Ia bernama Shahrukh Khan (17), menceritakan kepada BBC bahwa seorang pria bersenjata masuk ke ruang kelasnya dan menembak secara acak.

Kejadian mencekam saat itu membuatnya harus berusaha menghindar dari pandangan yang tertangkap para penembak, di mana ia bersembunyi di bawah meja dan melihat teman-temannya ditembak tepat di kepala dan dada.

Berpura-pura Mati untuk Selamatkan Diri

Korban jiwa bukan hanya anak-anak saja, tetapi dua guru juga tewas, serta para staf sekolah dan puluhan korban selamat dilarikan ke rumah sakit. Saksi lain menggambarkan koridor sekolah dipenuhi tubuh anak-anak yang tergeletak tak bernyawa.

Cara mereka menghindar pun dengan pakaian yang telah berlumuran darah dari para korban di sekitar, lalu berpura-pura mati sehingga penyerang tidak dapat mengenalinya.

Tangisan dan duka mendalam menyelimuti rumah sakit. Irsahadah Bibi, seorang ibu kehilangan putranya yang berusia 12 tahun, terlihat memukuli wajahnya sambil menangis.

"Ya Tuhan, mengapa Engkau merenggut putraku?" ucapnya, seperti yang dikutip dari AFP.

 

 

 

Aksinya sebagai Balasan terhadap Komunitas

Ilustrasi anak siap sekolah/copyright unsplash.com/Jerry Wang

Juru bicara Taliban Pakistan, Mohammad Khurasani, mengatakan para militan yang menyerang sekolah militer diduga sebagai ungkapan balasan terhadap operasi Angkatan Darat Pakistan yang sedang berlangsung terhadap Tehreek-e-Taliban Pakistan (TTP) di wilayah suku Waziristan Utara dan daerah Khyber, di mana ratusan dari komunitas Taliban dilaporkan tewas dalam beberapa waktu terakhir, seperti yang dikutip dari laman Aljazeera.
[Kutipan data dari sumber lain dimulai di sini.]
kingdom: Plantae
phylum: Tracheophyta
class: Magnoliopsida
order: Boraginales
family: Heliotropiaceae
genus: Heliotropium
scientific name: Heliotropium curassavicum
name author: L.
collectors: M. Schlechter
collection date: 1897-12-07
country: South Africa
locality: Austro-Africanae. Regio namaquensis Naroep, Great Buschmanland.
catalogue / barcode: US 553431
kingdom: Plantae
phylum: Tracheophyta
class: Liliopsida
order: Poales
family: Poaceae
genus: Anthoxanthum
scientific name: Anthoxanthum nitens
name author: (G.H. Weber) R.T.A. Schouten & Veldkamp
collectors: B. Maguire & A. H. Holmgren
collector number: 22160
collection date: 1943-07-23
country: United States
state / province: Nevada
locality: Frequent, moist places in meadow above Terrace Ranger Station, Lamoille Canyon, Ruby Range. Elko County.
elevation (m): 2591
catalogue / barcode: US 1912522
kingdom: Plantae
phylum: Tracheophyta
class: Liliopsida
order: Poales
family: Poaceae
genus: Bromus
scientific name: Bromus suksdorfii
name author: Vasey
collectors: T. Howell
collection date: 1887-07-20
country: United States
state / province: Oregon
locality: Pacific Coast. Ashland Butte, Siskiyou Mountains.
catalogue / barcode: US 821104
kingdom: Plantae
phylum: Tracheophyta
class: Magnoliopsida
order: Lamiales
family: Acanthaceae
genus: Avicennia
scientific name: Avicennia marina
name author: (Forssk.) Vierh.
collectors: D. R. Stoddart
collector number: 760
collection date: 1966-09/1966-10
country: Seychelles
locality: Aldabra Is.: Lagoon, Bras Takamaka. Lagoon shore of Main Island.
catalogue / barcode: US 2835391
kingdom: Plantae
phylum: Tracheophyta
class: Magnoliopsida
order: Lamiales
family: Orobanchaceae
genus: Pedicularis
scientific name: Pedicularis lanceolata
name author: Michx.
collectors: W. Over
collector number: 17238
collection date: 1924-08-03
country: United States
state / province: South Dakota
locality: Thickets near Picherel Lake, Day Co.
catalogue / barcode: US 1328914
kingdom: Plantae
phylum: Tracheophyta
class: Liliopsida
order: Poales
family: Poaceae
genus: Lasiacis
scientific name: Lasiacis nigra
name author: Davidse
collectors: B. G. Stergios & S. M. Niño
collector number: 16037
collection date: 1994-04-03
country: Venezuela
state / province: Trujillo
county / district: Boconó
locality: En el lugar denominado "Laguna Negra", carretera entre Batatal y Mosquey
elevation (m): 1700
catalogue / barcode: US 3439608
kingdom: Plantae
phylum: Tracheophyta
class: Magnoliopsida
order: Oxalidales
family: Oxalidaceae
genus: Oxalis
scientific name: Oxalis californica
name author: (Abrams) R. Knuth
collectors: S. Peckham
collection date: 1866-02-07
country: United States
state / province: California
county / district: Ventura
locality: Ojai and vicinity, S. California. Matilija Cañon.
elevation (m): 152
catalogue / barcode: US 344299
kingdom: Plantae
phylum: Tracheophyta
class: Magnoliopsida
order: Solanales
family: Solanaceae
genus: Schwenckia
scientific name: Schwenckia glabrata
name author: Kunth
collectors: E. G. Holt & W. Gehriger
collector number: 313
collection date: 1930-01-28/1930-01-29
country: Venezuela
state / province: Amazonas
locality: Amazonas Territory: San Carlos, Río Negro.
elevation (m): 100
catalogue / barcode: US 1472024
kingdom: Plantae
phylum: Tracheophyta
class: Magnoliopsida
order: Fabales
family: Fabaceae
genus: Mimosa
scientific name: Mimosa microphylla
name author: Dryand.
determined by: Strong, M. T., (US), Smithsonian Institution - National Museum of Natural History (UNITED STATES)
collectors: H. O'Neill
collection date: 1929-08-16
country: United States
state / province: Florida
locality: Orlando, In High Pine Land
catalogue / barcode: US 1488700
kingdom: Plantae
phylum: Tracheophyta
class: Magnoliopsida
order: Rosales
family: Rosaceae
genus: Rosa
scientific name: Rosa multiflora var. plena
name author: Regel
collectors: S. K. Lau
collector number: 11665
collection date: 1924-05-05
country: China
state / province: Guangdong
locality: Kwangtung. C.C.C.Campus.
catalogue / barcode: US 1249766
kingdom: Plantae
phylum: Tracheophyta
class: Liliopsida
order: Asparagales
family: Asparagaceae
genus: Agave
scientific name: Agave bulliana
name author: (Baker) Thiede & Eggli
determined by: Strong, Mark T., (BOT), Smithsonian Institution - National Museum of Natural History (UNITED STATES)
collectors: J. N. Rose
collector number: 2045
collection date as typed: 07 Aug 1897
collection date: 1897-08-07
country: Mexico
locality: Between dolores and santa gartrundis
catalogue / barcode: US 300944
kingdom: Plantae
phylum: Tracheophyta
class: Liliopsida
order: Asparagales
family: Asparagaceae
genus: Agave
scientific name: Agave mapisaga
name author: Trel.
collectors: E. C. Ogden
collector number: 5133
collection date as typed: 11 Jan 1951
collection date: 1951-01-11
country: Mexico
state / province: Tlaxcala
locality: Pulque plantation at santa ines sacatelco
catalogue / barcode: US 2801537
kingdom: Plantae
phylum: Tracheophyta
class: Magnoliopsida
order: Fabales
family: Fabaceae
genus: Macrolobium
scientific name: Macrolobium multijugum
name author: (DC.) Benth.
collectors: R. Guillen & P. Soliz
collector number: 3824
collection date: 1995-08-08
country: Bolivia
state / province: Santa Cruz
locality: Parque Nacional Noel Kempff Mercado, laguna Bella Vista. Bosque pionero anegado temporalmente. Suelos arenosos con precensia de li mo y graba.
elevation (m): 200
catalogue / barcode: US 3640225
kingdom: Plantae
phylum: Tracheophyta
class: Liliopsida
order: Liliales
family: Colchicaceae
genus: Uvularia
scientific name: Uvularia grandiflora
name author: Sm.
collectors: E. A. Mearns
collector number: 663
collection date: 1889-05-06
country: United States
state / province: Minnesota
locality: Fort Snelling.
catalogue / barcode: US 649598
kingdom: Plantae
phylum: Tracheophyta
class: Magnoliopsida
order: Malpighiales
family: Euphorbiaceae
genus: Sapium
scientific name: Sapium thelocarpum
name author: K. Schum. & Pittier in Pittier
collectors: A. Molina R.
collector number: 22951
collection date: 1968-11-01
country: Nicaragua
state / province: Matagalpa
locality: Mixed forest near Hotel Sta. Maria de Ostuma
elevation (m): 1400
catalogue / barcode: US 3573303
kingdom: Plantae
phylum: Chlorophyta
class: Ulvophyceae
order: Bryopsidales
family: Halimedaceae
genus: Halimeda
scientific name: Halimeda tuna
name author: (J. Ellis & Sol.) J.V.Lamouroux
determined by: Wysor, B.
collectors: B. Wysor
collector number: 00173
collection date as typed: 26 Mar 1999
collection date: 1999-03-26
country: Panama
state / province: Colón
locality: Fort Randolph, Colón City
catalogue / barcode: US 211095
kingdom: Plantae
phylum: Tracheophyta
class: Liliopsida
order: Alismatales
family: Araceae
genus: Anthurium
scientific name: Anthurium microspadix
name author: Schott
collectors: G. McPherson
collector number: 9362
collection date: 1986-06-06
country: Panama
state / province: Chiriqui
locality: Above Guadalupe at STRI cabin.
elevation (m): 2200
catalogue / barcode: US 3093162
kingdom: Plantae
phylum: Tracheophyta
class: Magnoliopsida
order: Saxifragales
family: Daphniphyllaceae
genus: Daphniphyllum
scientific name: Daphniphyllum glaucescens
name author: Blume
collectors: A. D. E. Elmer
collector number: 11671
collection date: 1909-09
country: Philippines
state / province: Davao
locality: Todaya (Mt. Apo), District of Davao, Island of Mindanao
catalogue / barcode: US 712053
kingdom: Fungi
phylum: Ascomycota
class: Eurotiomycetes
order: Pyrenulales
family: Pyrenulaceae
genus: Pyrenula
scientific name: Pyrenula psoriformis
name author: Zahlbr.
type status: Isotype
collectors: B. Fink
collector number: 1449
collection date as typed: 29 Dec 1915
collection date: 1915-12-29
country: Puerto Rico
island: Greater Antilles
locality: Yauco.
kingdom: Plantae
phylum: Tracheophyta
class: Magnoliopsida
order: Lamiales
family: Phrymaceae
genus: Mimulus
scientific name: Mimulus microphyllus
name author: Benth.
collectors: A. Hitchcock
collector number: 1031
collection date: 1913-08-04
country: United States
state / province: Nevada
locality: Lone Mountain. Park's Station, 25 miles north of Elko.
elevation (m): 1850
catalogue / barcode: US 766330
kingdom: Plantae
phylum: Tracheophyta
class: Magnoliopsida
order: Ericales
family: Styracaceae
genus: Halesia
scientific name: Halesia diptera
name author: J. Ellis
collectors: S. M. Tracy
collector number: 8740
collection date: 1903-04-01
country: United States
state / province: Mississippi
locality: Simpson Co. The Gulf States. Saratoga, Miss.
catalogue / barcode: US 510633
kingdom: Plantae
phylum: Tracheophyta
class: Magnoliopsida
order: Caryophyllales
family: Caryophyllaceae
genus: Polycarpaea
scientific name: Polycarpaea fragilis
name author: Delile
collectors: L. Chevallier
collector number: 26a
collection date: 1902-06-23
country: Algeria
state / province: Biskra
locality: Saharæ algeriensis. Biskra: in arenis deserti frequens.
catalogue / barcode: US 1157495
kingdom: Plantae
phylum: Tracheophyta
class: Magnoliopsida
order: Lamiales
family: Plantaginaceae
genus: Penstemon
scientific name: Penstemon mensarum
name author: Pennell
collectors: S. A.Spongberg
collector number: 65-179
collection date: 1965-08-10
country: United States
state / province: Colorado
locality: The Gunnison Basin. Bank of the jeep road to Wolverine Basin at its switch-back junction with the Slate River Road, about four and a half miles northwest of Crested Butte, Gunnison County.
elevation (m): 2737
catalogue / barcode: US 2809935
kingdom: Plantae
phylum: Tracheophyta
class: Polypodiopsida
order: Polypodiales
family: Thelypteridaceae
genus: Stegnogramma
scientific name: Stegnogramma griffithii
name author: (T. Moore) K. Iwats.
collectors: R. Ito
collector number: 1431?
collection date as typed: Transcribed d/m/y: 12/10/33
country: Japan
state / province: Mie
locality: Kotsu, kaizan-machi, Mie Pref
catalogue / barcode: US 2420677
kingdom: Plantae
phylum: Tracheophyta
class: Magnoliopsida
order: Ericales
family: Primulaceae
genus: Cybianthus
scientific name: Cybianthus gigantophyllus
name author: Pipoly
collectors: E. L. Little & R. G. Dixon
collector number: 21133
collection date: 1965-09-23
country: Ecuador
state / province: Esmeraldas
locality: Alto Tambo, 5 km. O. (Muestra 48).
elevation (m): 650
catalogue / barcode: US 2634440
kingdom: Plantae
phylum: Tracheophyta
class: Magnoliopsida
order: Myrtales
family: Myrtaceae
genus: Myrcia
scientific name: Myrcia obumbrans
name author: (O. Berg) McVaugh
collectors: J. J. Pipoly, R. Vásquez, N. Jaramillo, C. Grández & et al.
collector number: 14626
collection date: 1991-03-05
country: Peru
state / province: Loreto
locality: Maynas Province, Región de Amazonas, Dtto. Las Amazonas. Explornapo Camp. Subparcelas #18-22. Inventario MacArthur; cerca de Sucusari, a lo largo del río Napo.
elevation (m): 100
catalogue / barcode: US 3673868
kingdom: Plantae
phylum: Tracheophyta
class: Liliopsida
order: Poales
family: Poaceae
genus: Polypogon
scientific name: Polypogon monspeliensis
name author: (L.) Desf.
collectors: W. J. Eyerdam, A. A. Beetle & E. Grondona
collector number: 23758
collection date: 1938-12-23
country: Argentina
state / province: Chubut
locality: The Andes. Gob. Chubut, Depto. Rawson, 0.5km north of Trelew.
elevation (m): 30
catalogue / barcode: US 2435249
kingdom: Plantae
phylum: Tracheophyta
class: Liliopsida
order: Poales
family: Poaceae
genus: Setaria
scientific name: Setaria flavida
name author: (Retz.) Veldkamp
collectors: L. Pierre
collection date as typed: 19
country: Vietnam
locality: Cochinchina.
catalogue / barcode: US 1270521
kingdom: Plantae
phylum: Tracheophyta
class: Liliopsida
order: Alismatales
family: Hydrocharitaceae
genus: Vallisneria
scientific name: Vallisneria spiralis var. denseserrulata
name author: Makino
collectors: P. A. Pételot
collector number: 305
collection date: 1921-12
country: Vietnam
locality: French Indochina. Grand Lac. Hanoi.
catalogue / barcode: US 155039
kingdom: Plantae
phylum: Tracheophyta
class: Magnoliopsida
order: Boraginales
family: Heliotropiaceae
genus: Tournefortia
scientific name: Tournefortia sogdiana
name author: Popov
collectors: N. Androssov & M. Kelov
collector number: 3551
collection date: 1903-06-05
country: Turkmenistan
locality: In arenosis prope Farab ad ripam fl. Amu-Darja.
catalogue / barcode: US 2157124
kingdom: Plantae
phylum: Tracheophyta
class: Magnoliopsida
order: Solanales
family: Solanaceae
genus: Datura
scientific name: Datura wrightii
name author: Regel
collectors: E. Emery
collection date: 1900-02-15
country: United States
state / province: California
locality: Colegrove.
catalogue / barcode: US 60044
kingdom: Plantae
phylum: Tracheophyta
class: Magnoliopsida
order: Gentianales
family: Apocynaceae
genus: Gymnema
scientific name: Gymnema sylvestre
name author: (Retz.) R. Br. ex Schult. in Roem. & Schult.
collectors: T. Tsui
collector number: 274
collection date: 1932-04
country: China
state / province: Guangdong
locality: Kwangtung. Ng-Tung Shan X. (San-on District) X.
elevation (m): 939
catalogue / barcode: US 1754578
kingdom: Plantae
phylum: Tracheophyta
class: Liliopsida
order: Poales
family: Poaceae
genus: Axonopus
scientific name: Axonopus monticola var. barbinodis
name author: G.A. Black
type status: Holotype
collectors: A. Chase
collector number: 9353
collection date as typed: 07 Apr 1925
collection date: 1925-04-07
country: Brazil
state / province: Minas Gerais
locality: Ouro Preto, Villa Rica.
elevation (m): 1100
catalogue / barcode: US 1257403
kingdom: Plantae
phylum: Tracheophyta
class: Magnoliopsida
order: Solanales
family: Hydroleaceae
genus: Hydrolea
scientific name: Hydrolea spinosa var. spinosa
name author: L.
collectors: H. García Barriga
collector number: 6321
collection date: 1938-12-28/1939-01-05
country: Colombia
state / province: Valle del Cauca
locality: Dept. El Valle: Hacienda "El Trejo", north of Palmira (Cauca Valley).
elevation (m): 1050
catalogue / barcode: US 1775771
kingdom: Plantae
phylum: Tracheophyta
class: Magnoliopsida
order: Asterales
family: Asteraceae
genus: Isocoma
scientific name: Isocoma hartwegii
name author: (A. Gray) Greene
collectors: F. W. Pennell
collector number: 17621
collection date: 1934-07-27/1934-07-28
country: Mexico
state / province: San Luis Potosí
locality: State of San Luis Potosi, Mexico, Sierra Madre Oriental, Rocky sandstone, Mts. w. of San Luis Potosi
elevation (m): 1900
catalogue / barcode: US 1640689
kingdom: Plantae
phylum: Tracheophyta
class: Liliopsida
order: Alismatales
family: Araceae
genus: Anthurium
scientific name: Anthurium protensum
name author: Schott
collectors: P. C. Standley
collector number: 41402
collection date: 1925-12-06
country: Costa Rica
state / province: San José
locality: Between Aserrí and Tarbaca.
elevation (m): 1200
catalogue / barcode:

Dilansir dari The Guardian, operasi tersebut dinamakan "Operasi Zarb-e-Azb" bertujuan untuk membersihkan wilayah Waziristan Utara yang telah menjadi tempat utama bagi kelompok militan, seperti TTP yang juga menimbulkan banyak serangan di seluruh Pakistan.

Operasi ini pun mengerahkan puluhan ribu pasukan yang menghancurkan jaringan persembunyian militan, berharap dapat memutuskan kekuatan militan yang mengganggu kehidupan nasional.

Karena itu, ketujuh penyerang memilih sekolah yang dikelola militer agar memberikan rasa sakit yang sama seperti yang dilakukan pasukan Pakistan telah menargetkan keluarga dan anggota mereka lainnya. Namun, aksi dari penyerangan ini juga berakhir oleh pasukan keamanan yang menembak mereka lebih dulu sebelum rompi bom bunuh diri yang dipakai meledakkannya.